If the conclusion had been that to invite the Israelis meant the Iranians wouldn’t come — well, Cooper said, “that rests the case.”

As it happens, the May 15 event in New York, at Grand Central Terminal, was indeed a doubleheader. There was the U.S. versus Iran. And the U.S. versus Russia — Russia is the world’s leading wrestling power. Russia won 82 medals overall in London, 11 in wrestling. At press time, results of the New York match were not yet available.

The Israelis were not invited.

The May 19 show in Los Angeles is set for the Sports Arena.

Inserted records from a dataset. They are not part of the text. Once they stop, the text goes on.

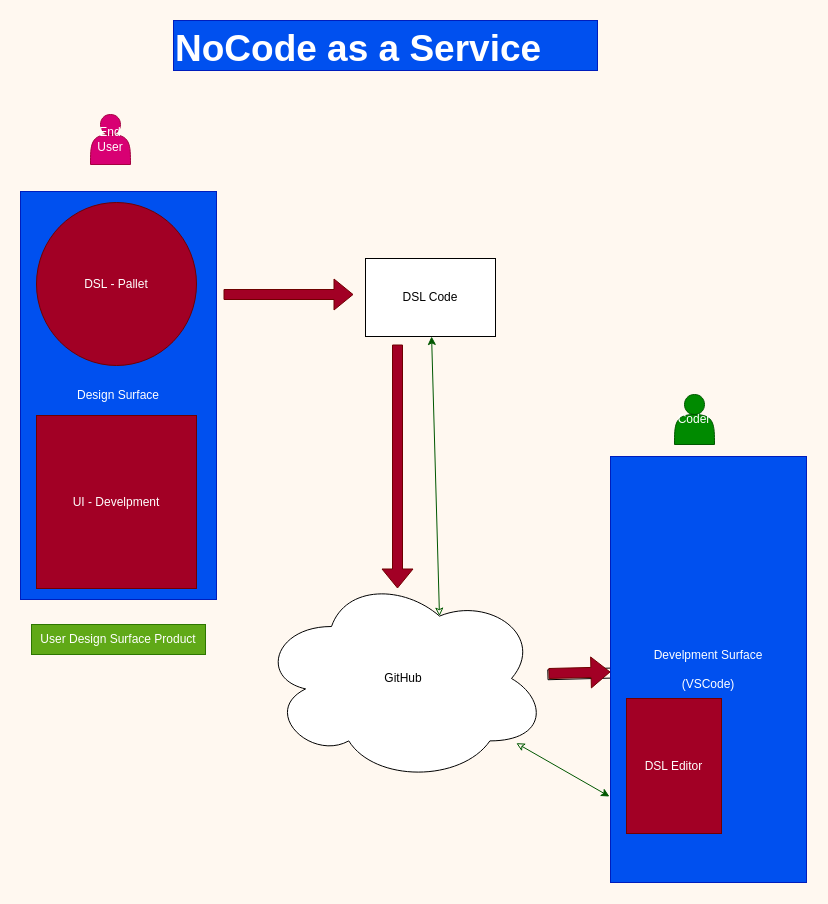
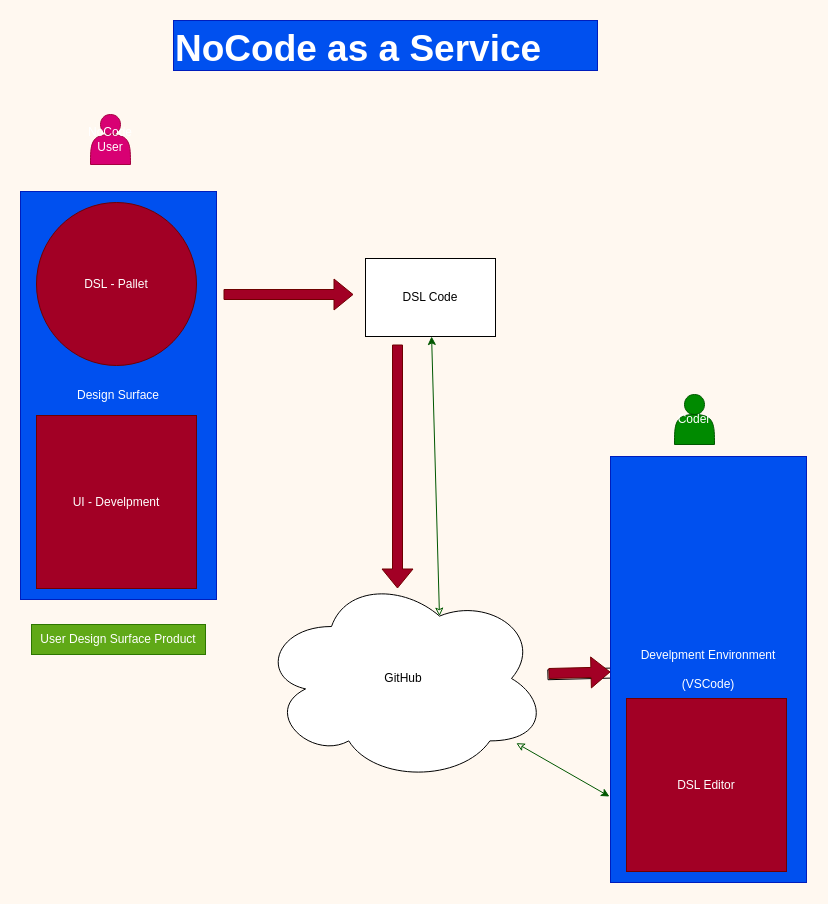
  <mxCell id="0" />
  <mxCell id="1" parent="0" />
  <mxCell id="2" value="NoCode as a Service" style="whiteSpace=wrap;html=1;fontColor=#ffffff;text;fontSize=37;fontColor=#ffffff;fontStyle=1;fillColor=#0050ef;strokeColor=#001DBC;" parent="1" vertex="1"><mxGeometry x="173" y="20" width="424" height="50" as="geometry" /></mxCell>
- <mxCell id="3" value="End User" style="whiteSpace=wrap;html=1;fillColor=#d80073;strokeColor=#A50040;fontColor=#ffffff;shape=actor" parent="1" vertex="1"><mxGeometry x="90" y="114" width="40" height="50" as="geometry" /></mxCell>
+ <mxCell id="3" value="NoCode User" style="whiteSpace=wrap;html=1;fillColor=#d80073;strokeColor=#A50040;fontColor=#ffffff;shape=actor" parent="1" vertex="1"><mxGeometry x="90" y="114" width="40" height="50" as="geometry" /></mxCell>
  <mxCell id="4" value="Coder" style="whiteSpace=wrap;html=1;fillColor=#008a00;strokeColor=#005700;fontColor=#ffffff;shape=actor" parent="1" vertex="1"><mxGeometry x="674" y="394" width="40" height="50" as="geometry" /></mxCell>
  <mxCell id="5" value="Design Surface" style="whiteSpace=wrap;html=1;fillColor=#0050ef;strokeColor=#001DBC;fontColor=#ffffff;" parent="1" vertex="1"><mxGeometry x="20" y="191" width="196" height="408" as="geometry" /></mxCell>
  <mxCell id="6" value="DSL - Pallet" style="ellipse;whiteSpace=wrap;html=1;fillColor=#a20025;strokeColor=#6F0000;fontColor=#ffffff;" parent="1" vertex="1"><mxGeometry x="36" y="202" width="160" height="163" as="geometry" /></mxCell>
  <mxCell id="7" value="UI - Develpment" style="whiteSpace=wrap;html=1;fillColor=#a20025;strokeColor=#6F0000;fontColor=#ffffff;" parent="1" vertex="1"><mxGeometry x="36" y="415" width="160" height="173" as="geometry" /></mxCell>
  <mxCell id="8" value="DSL Code" style="rounded=0;whiteSpace=wrap;html=1;" vertex="1" parent="1"><mxGeometry x="365" y="258" width="130" height="78" as="geometry" /></mxCell>
  <mxCell id="9" value="" style="shape=flexArrow;endArrow=classic;html=1;fillColor=#a20025;strokeColor=#6F0000;" edge="1" parent="1"><mxGeometry width="50" height="50" relative="1" as="geometry"><mxPoint x="223" y="294" as="sourcePoint" /><mxPoint x="353" y="294" as="targetPoint" /></mxGeometry></mxCell>
  <mxCell id="10" value="" style="shape=flexArrow;endArrow=classic;html=1;fillColor=#a20025;strokeColor=#6F0000;" edge="1" parent="1"><mxGeometry width="50" height="50" relative="1" as="geometry"><mxPoint x="397" y="344" as="sourcePoint" /><mxPoint x="397" y="588" as="targetPoint" /></mxGeometry></mxCell>
  <mxCell id="11" value="GitHub" style="ellipse;shape=cloud;whiteSpace=wrap;html=1;" vertex="1" parent="1"><mxGeometry x="259" y="574" width="288" height="208" as="geometry" /></mxCell>
  <mxCell id="12" value="" style="shape=flexArrow;endArrow=classic;html=1;" edge="1" parent="1" source="11"><mxGeometry width="50" height="50" relative="1" as="geometry"><mxPoint x="698" y="719" as="sourcePoint" /><mxPoint x="748" y="669" as="targetPoint" /></mxGeometry></mxCell>
- <mxCell id="13" value="Develpment Surface&lt;br&gt;&lt;br&gt;(VSCode)" style="whiteSpace=wrap;html=1;fillColor=#0050ef;strokeColor=#001DBC;fontColor=#ffffff;" vertex="1" parent="1"><mxGeometry x="610" y="456" width="196" height="426" as="geometry" /></mxCell>
- <mxCell id="14" value="DSL Editor" style="whiteSpace=wrap;html=1;fillColor=#a20025;strokeColor=#6F0000;fontColor=#ffffff;" vertex="1" parent="1"><mxGeometry x="626" y="698" width="95" height="135" as="geometry" /></mxCell>
+ <mxCell id="13" value="Develpment Environment&lt;br&gt;&lt;br&gt;(VSCode)" style="whiteSpace=wrap;html=1;fillColor=#0050ef;strokeColor=#001DBC;fontColor=#ffffff;" vertex="1" parent="1"><mxGeometry x="610" y="456" width="196" height="426" as="geometry" /></mxCell>
+ <mxCell id="14" value="DSL Editor" style="whiteSpace=wrap;html=1;fillColor=#a20025;strokeColor=#6F0000;fontColor=#ffffff;" vertex="1" parent="1"><mxGeometry x="626" y="698" width="160" height="173" as="geometry" /></mxCell>
  <mxCell id="15" value="" style="shape=flexArrow;endArrow=classic;html=1;fillColor=#a20025;strokeColor=#6F0000;" edge="1" parent="1" target="13"><mxGeometry width="50" height="50" relative="1" as="geometry"><mxPoint x="548" y="673" as="sourcePoint" /><mxPoint x="598" y="623" as="targetPoint" /></mxGeometry></mxCell>
  <mxCell id="16" value="" style="endArrow=classic;html=1;fillColor=#008a00;strokeColor=#005700;startArrow=classic;startFill=0;" edge="1" parent="1" source="11"><mxGeometry width="50" height="50" relative="1" as="geometry"><mxPoint x="759" y="338" as="sourcePoint" /><mxPoint x="609" y="796" as="targetPoint" /></mxGeometry></mxCell>
  <mxCell id="17" value="" style="endArrow=classic;html=1;fillColor=#008a00;strokeColor=#005700;startArrow=classic;startFill=0;exitX=0.625;exitY=0.2;exitDx=0;exitDy=0;exitPerimeter=0;" edge="1" parent="1" source="11" target="8"><mxGeometry width="50" height="50" relative="1" as="geometry"><mxPoint x="525.822" y="752.626" as="sourcePoint" /><mxPoint x="619" y="806" as="targetPoint" /></mxGeometry></mxCell>
  <mxCell id="18" value="User Design Surface Product" style="text;html=1;strokeColor=#2D7600;fillColor=#60a917;align=center;verticalAlign=middle;whiteSpace=wrap;rounded=0;fontColor=#ffffff;" vertex="1" parent="1"><mxGeometry x="31" y="624" width="174" height="30" as="geometry" /></mxCell>
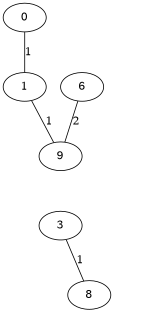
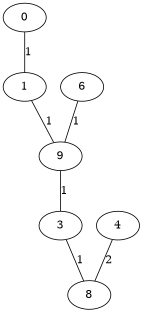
  graph {
    0
    1
    n3 [label=9]
    3
    n5 [label=8]
    6
+   4
    0 -- 1 [label=1]
    1 -- n3 [label=1]
+   n3 -- 3 [label=1]
    3 -- n5 [label=1]
-   6 -- n3 [label=2]
+   6 -- n3 [label=1]
+   4 -- n5 [label=2]
  }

As further evidence that this tour is motivated by interests other than pure sport: International wrestling is hardly on the radar screen in Los Angeles, home of the Lakers, Clippers, Dodgers, Angels, Kings, Ducks, USC and UCLA.

Indeed, while USC and UCLA now field women’s varsity sand volleyball, and USC even has a women’s lacrosse team, there is no USC or UCLA varsity wrestling team, men’s or women’s. Olympic-style wrestling is simply just not part of the Southern California culture.

What is, though, and indisputably, is the Iranian influence. Estimates vary, but there is no question that there are hundreds of thousands of people who can claim ties to Iran in Los Angeles and Southern California, and the phrase “Tehrangeles,” especially for the area immediately south of UCLA, is a well-known part of L.A. life.

Iranian wrestlers have not competed in the United States since 2003, when the world championships were held in New York.

The Iranians are expected to bring two-time world champion Mehdi Taghavi Kermani at 66 kg/145.5 pounds, and two 2012 bronze medalists, Ehsan Lashgari at 84 kg/185 pounds, and Komeil Ghasemi at 120 kg/264.5 pounds.

The U.S. team in Los Angeles will be led by 163-pound gold medalist Jordan Burroughs and 132-pound bronze medalist Coleman Scott. Two other 2012 U.S. Olympians are on the U.S. roster: Tervel Dlagnev, the 2009 world silver medalist, at 120 pounds, and Sam Hazewinkel at 155 pounds.

The U.S. versus Russia meet was due to be held under some experimental rules designed to press wrestling’s case before the IOC. The U.S. versus Iran would feature the current international freestyle wrestling rules.

“It’s too bad the Iranian sports system corrupts and debases what sports stands for,” Cooper said, adding a moment later, “I am also disappointed the U.S. State Department did not put a caveat on this: The Iranian team would be welcome to come but not by debasing what America stands for.

“At best it’s a lost opportunity and at worst it’s sending a wrong signal. It’s sending the signal that will be received by the mullahs that was the same signal Hitler got: You can do all these terrible things, make a mockery of human rights and still get invited to the dance. That’s a shandah,” the Yiddish word for shame.

Cooper laughed a wry laugh and said, “That’s a famous wrestling term. And you can quote me on it.”